Validator

Validator verifies the quality of samples generated by Transformation and AttackRecipe. Here we briefly describe how to use the built-in Validator.

Using the built-in Validator SentenceEncoding

[1]:
from textflint.generation_layer.validator.sentence_encoding import SentenceEncoding
from textflint.input_layer.dataset.dataset import Dataset
from textflint.input_layer.component.sample.sa_sample import SASample


# 1. Define an original sentence.
ori_sentence = 'There is a book on the desk .'
ori_sample = SASample({'x': ori_sentence, 'y': '1'})

# 2. Define some transformed sentence randomly.
trans_sentences = ['There is a book on the desk .',
                   'There is a book on the floor .',
                   'There is a cookie on the desk .',
                   'There is a desk on the book .',
                   'There desk a on the is a book .']

# 3. Feed the sample to Dataset
ori_dataset = Dataset('SA')
trans_dataset = Dataset('SA')
ori_dataset.append(ori_sample, sample_id=0)
for trans_sentence in trans_sentences:
    trans_dataset.append(
        SASample({'x': trans_sentence, 'y': '1'}), sample_id=0)

# 4. Run the SentenceEncoding Validator
score = SentenceEncoding(ori_dataset, trans_dataset, 'x').score
print(score)






[1.0, 0.9341484308242798, 0.8436124324798584, 0.9751133322715759, 0.8803119659423828]

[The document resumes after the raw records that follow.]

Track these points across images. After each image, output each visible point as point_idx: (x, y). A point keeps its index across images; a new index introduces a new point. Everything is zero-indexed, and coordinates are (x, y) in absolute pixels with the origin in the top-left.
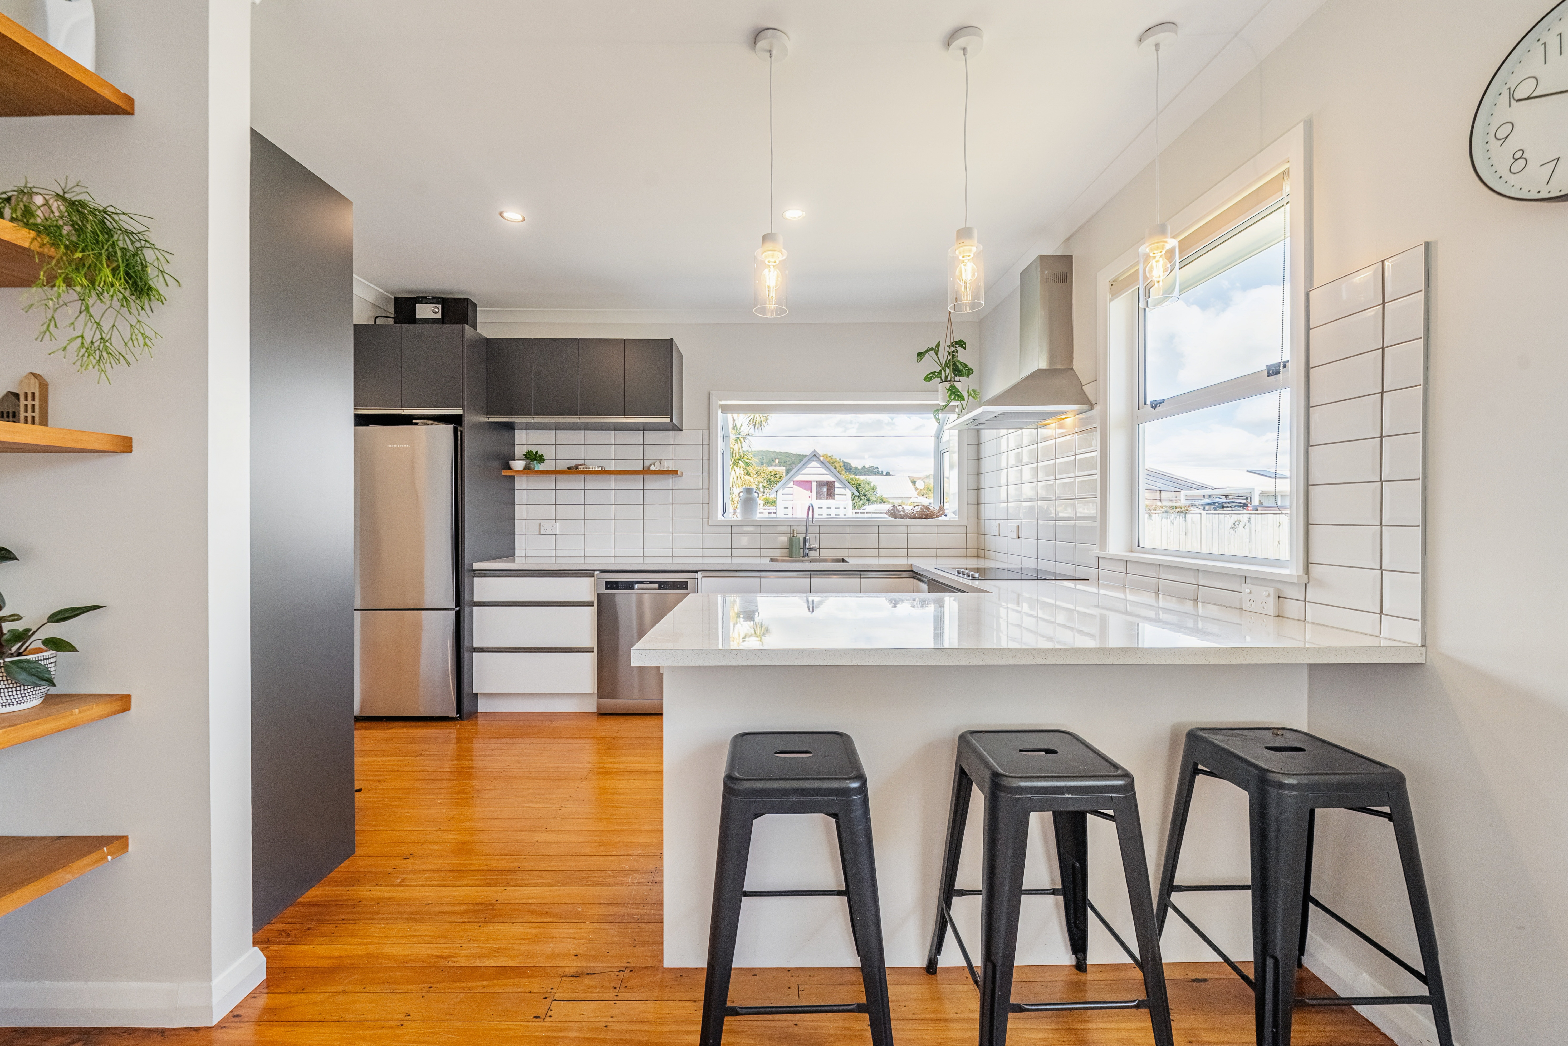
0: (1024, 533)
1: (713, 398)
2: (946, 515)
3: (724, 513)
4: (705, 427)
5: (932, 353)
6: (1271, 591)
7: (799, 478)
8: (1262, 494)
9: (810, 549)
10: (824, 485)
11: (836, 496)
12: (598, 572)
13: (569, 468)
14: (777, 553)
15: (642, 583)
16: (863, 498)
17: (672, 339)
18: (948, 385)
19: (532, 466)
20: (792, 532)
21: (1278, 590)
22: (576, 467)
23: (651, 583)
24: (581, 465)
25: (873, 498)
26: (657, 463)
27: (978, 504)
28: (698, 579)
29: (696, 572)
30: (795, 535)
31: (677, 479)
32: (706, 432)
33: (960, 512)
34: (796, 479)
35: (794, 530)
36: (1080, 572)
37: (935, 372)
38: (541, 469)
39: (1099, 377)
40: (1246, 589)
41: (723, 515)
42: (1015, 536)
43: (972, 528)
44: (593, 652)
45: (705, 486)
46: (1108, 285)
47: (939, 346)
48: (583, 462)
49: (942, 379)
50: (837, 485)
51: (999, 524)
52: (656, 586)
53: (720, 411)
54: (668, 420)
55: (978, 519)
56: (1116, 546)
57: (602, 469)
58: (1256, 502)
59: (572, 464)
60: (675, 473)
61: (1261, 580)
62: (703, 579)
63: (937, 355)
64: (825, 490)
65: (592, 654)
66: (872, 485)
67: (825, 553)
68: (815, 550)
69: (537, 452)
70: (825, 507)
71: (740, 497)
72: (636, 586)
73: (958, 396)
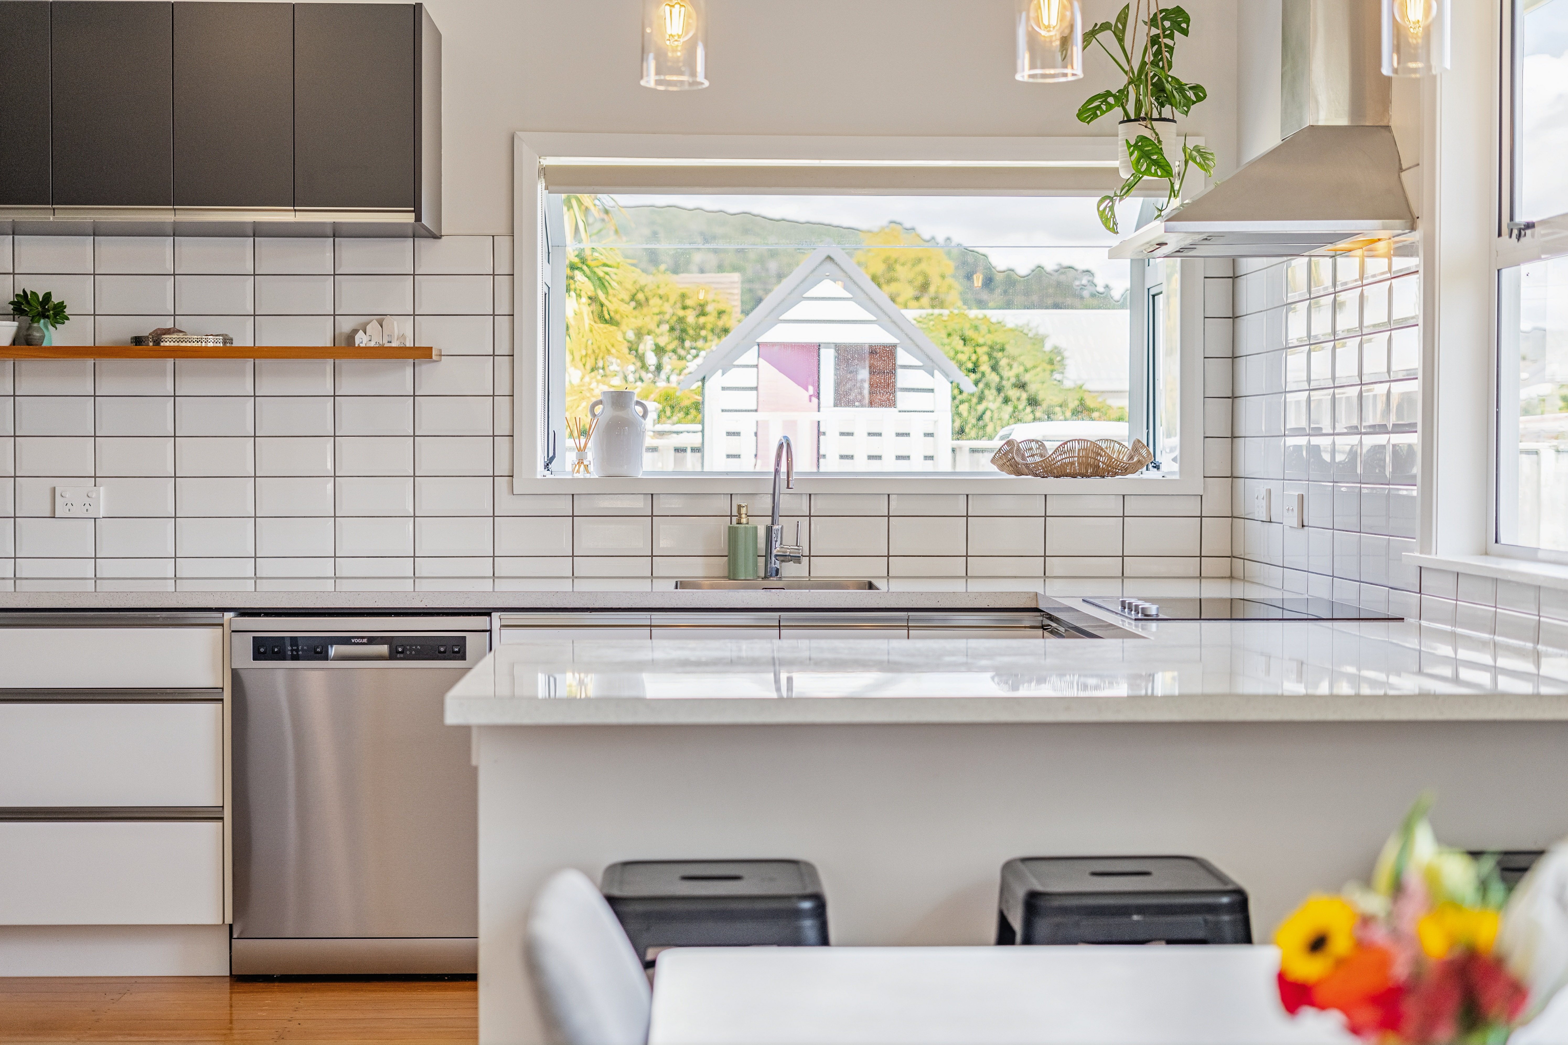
0: (1311, 514)
1: (524, 151)
2: (1157, 467)
3: (551, 460)
4: (502, 227)
5: (1108, 34)
7: (779, 334)
9: (784, 558)
10: (861, 359)
11: (899, 394)
12: (231, 614)
13: (138, 341)
14: (695, 569)
15: (346, 641)
16: (1013, 393)
17: (420, 5)
18: (1139, 130)
19: (37, 334)
20: (735, 512)
22: (157, 336)
23: (372, 641)
24: (168, 331)
25: (1048, 397)
26: (373, 327)
27: (1233, 437)
28: (490, 631)
29: (486, 612)
30: (744, 520)
31: (425, 368)
32: (503, 243)
33: (1183, 459)
34: (767, 337)
35: (740, 507)
36: (1393, 604)
37: (1108, 94)
38: (57, 343)
41: (547, 466)
42: (1295, 522)
43: (1216, 501)
44: (222, 819)
45: (503, 388)
47: (1126, 18)
48: (169, 323)
49: (1126, 113)
50: (903, 357)
51: (1269, 492)
52: (384, 649)
53: (541, 185)
54: (410, 218)
55: (1232, 477)
56: (1454, 540)
57: (225, 342)
59: (145, 327)
60: (423, 354)
62: (505, 631)
63: (1121, 40)
64: (864, 374)
65: (216, 825)
66: (1048, 347)
67: (823, 569)
68: (797, 559)
69: (48, 296)
70: (861, 432)
71: (594, 415)
72: (333, 651)
73: (1156, 163)
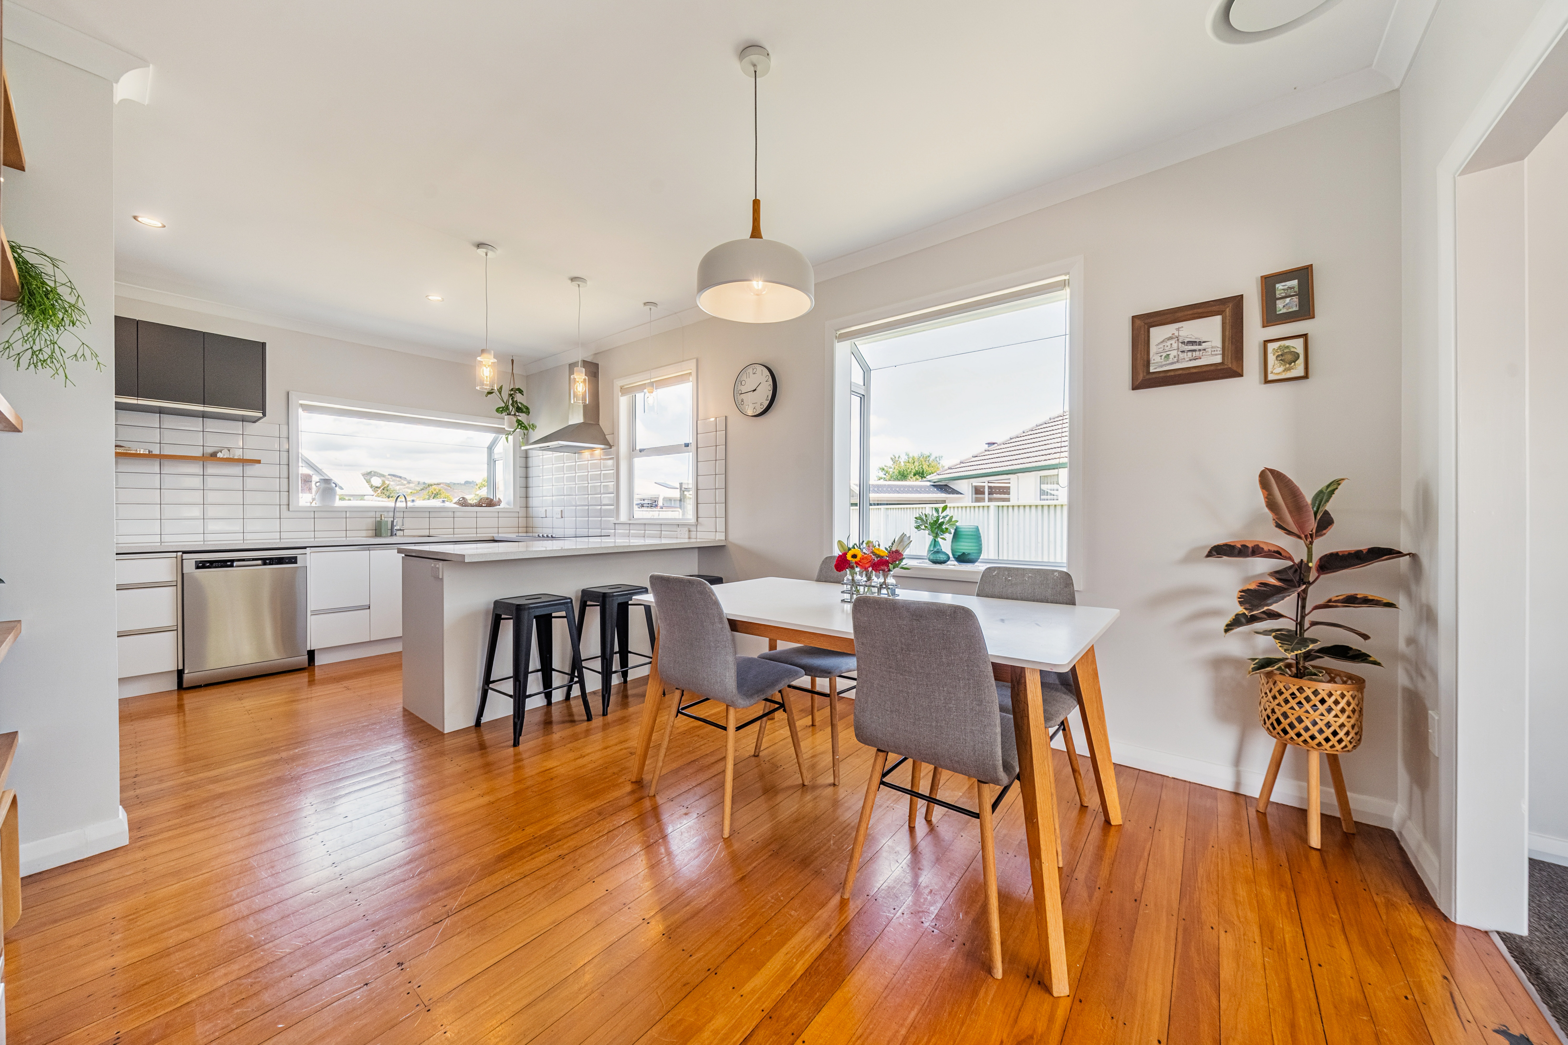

Using the SentenceEncoding to validate BreadWordSwap

Recall that we defined a Transformation BreadWordSwap in the transformation tutorial, and here we can use SentenceEncoding to simply test whether the tranformed data is semantically smooth.

[2]:
from textflint.generation_layer.transformation import WordSubstitute

class BreadWordSwap(WordSubstitute):
    r"""
    Word Swap by randomly swaping words with bread.

    """
    def _get_candidates(self, word, pos=None, n=1):
        r"""
        Returns a list containing apple.

        :param word: str, the word to replace
        :param pos: str, the pos of the word to replace
        :param n: the number of returned words
        :return: a candidates list
        """
        return ['bread']

Let’s first look at the semantic fluidity by replacing one word to bread:

[3]:
trans = BreadWordSwap(trans_min=1) # swap 1 word
trans_sample = trans.transform(ori_sample)
print(trans_sample[0].dump())

trans_dataset = Dataset('SA')
trans_dataset.append(trans_sample[0])
score = SentenceEncoding(ori_dataset, trans_dataset, 'x').score
print(score)
---------------------------------------------------------------------------
TypeError                                 Traceback (most recent call last)
<ipython-input-3-b30d3ff8660e> in <module>
----> 1 trans = BreadWordSwap(trans_min=1) # swap 1 word
      2 trans_sample = trans.transform(ori_sample)
      3 print(trans_sample[0].dump())
      4
      5 trans_dataset = Dataset('SA')

TypeError: Can't instantiate abstract class BreadWordSwap with abstract methods skip_aug

Then, we further take a look at the semantic fluidity by replacing three words:

[ ]:
trans = BreadWordSwap(trans_min=3) # swap 3 word
trans_sample = trans.transform(ori_sample)
print(trans_sample[0].dump())

trans_dataset = Dataset('SA')
trans_dataset.append(trans_sample[0])
score = SentenceEncoding(ori_dataset, trans_dataset, 'x').score
print(score)

Conclusion

In this tutorial, we show that semantic fluency becomes lower when the number of substitution words becomes more numerous, which explains the need of using Validator to filter lower score samples.

[ ]: